GREENE: You probably know what we're getting at here. Last week, as part of the debt ceiling deal, Congress created a committee that will once again try to come up with a plan for big cuts to the federal budget. That plan might be the best shot the U.S. has at getting its credit rating upgraded again.

But unlike past congressional commissions, lawmakers call this one a supercommittee. George Washington University political scientist Sarah Binder says there's a reason why.

SARAH BINDER: That is, if they can agree by majority vote to report out a package of savings, then the package is essentially guaranteed an up or down vote on the House and Senate floors. And that is highly unusual.

GREENE: So that's one important difference. Most congressional commissions aren't actually writing laws. They're writing recommendations, ones that Congress is free to ignore.
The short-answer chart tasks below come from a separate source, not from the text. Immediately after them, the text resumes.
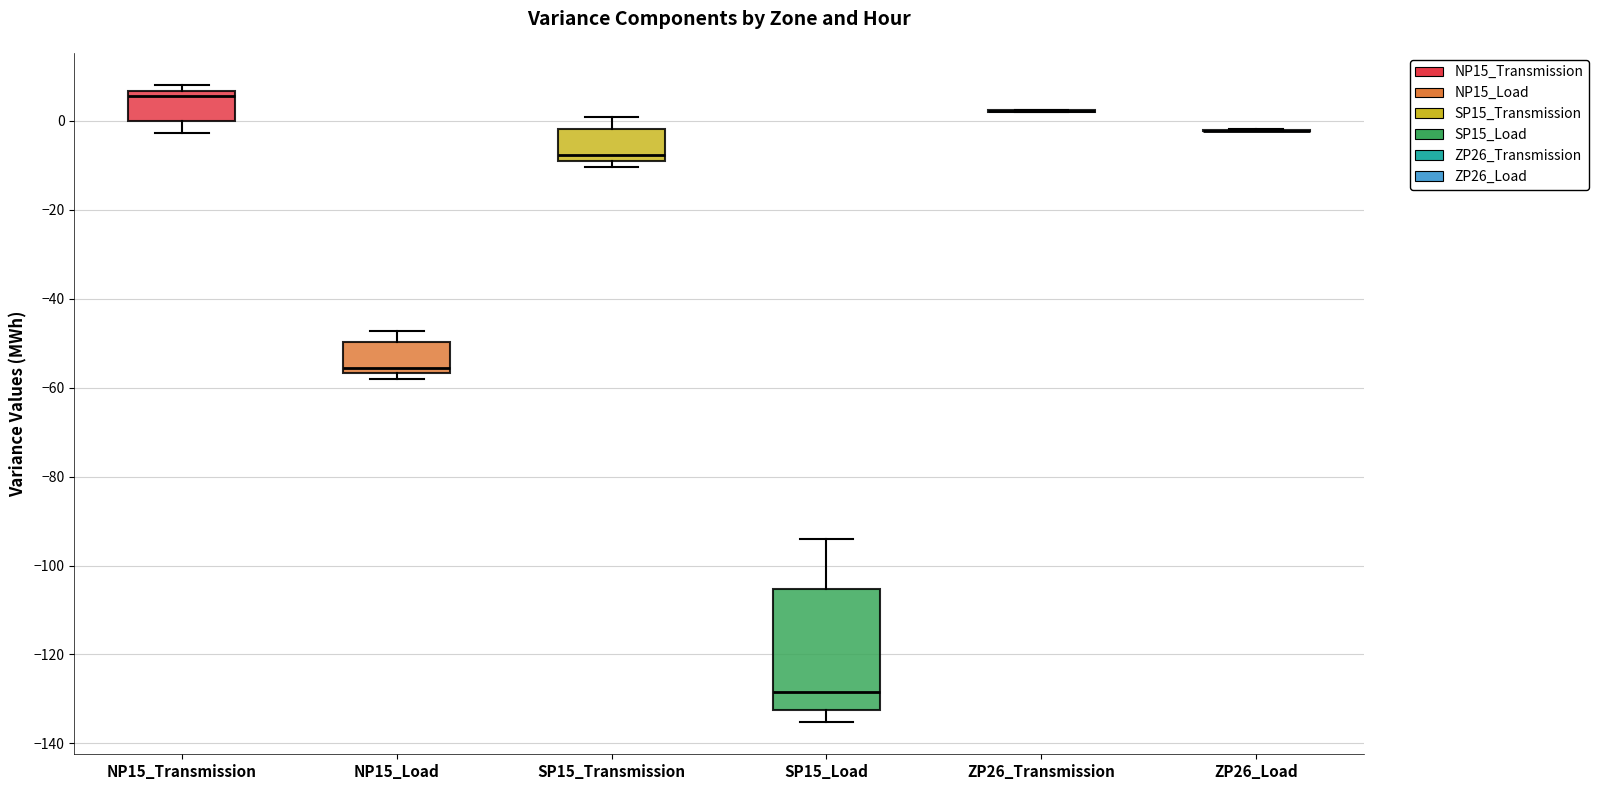

Where is the upper edge of the box for NP15_Transmission on the y-axis? The values are not printed on the chart, so give them approximately, as read against the axis.

6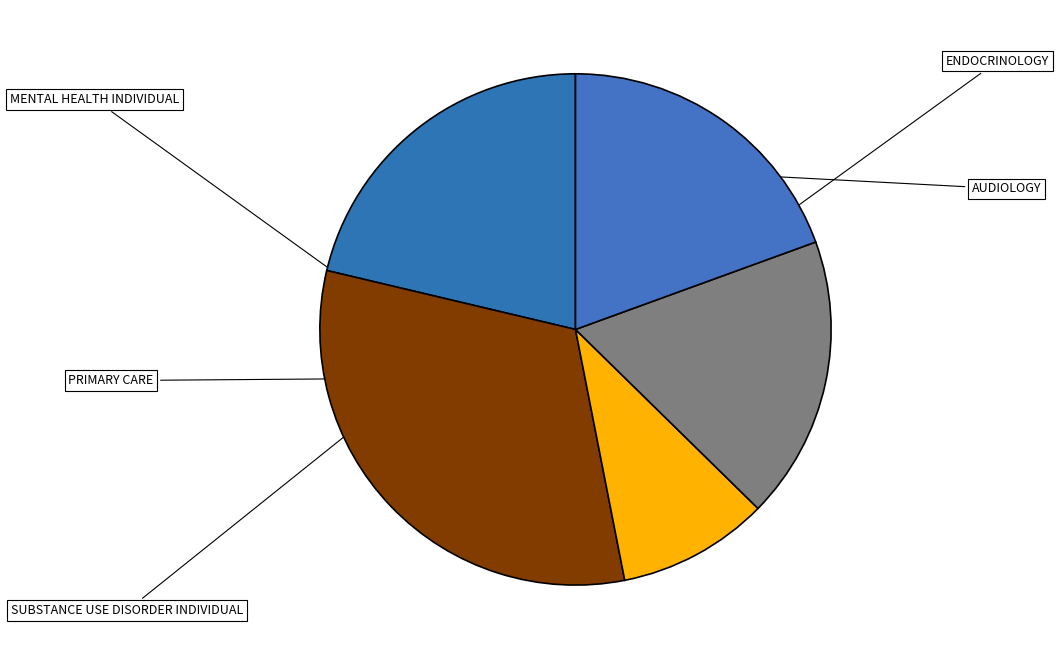

Is there a majority slice in this chart?

No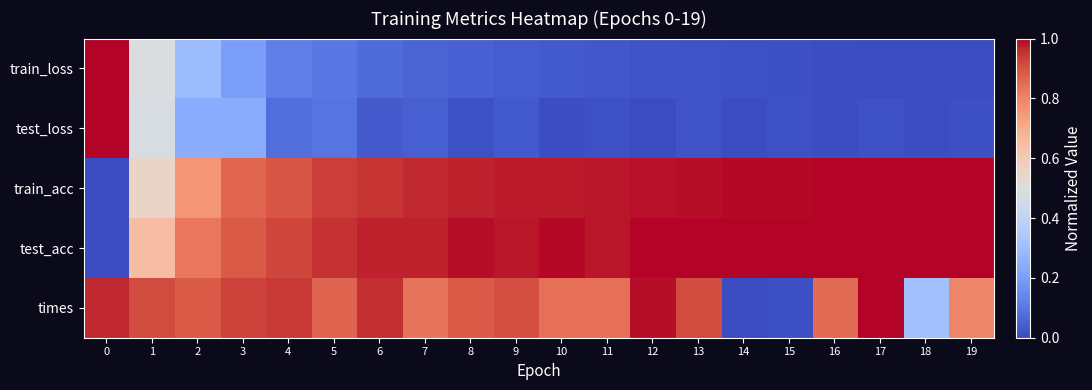

What is the spread (max minus min) of values at 10?

1.0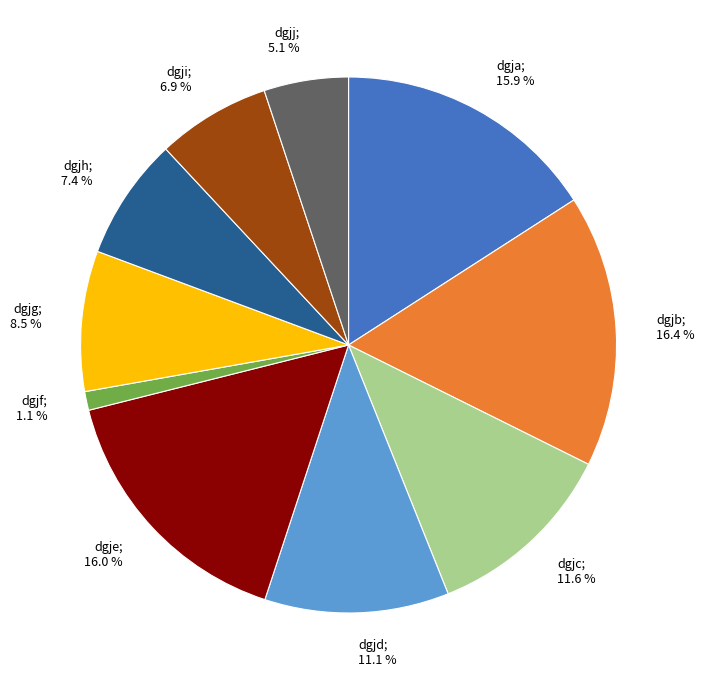

Is there a majority slice in this chart?

No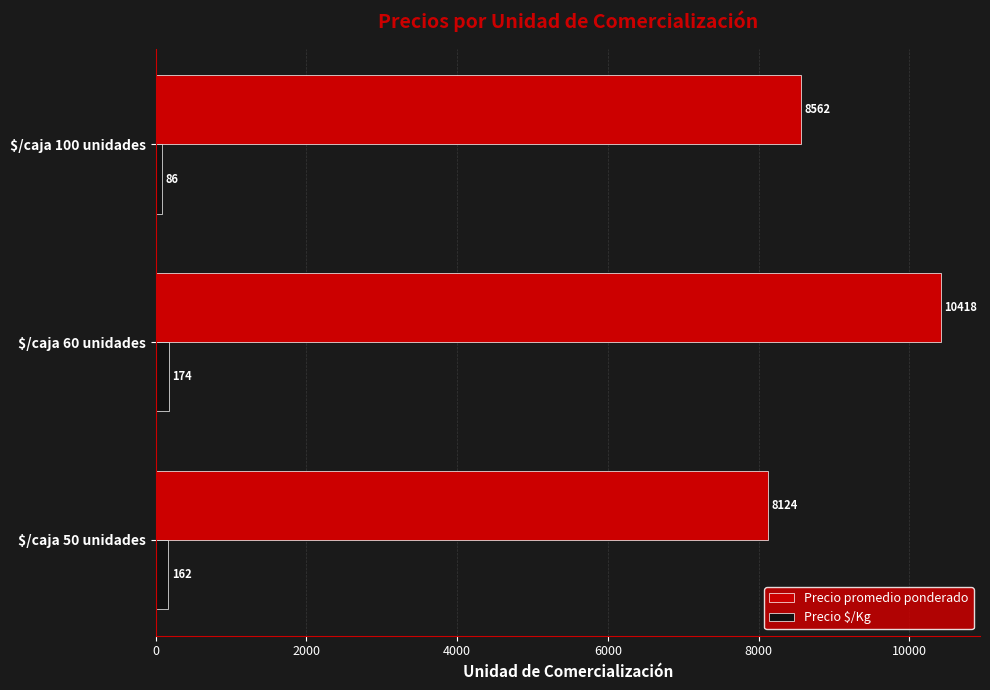

The Precio promedio ponderado series shows 8124.4 at $/caja 50 unidades. True or false?

True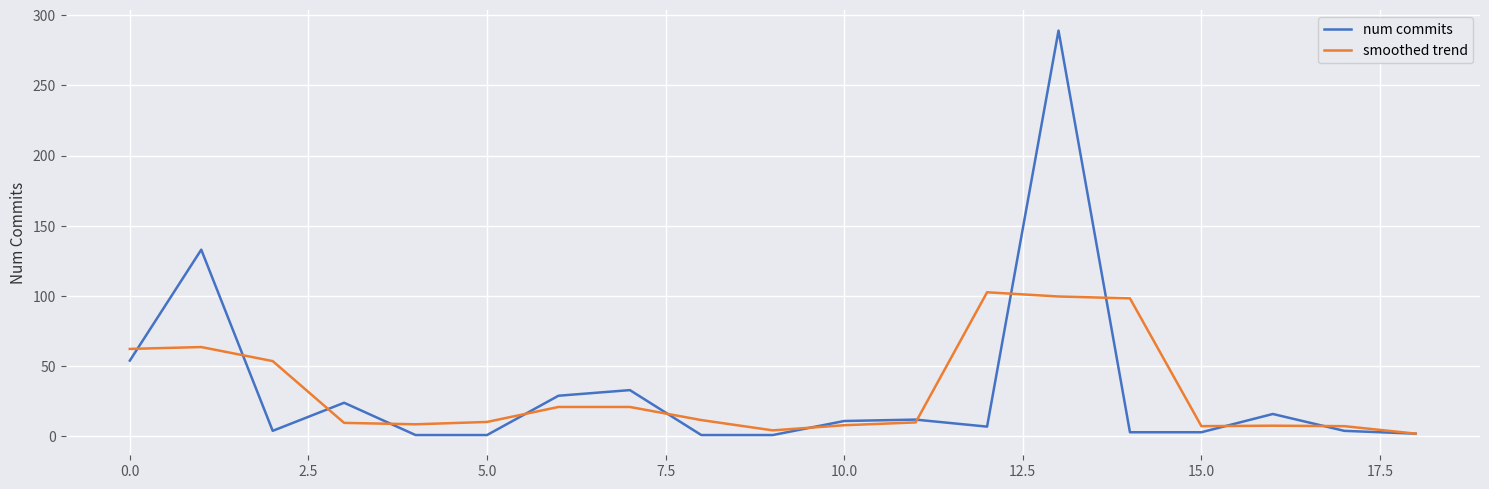

What is the greatest value displayed?

289.0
This time, if Congress ignores the committee's recommendations and doesn't pass them, by early next year, by law, major cuts will be made automatically to a lot of popular government programs.

BINDER: Exactly.

GREENE: And one more thing, political scientist Sarah Binder says...

BINDER: Sometimes, we look at all these commissions and committees and say, well, they don't have a great track record.

GREENE: It's all about context.

BINDER: Senator Kerrey's point about a crisis - I mean, early 1990s, right, we do have the economy starting to grow, so turn around there. And as he said, look, without a crisis, perhaps it's much harder for us to reach agreement.

GREENE: Agreement in the coming months might hinge on how big a crisis Washington believes it's staring at today.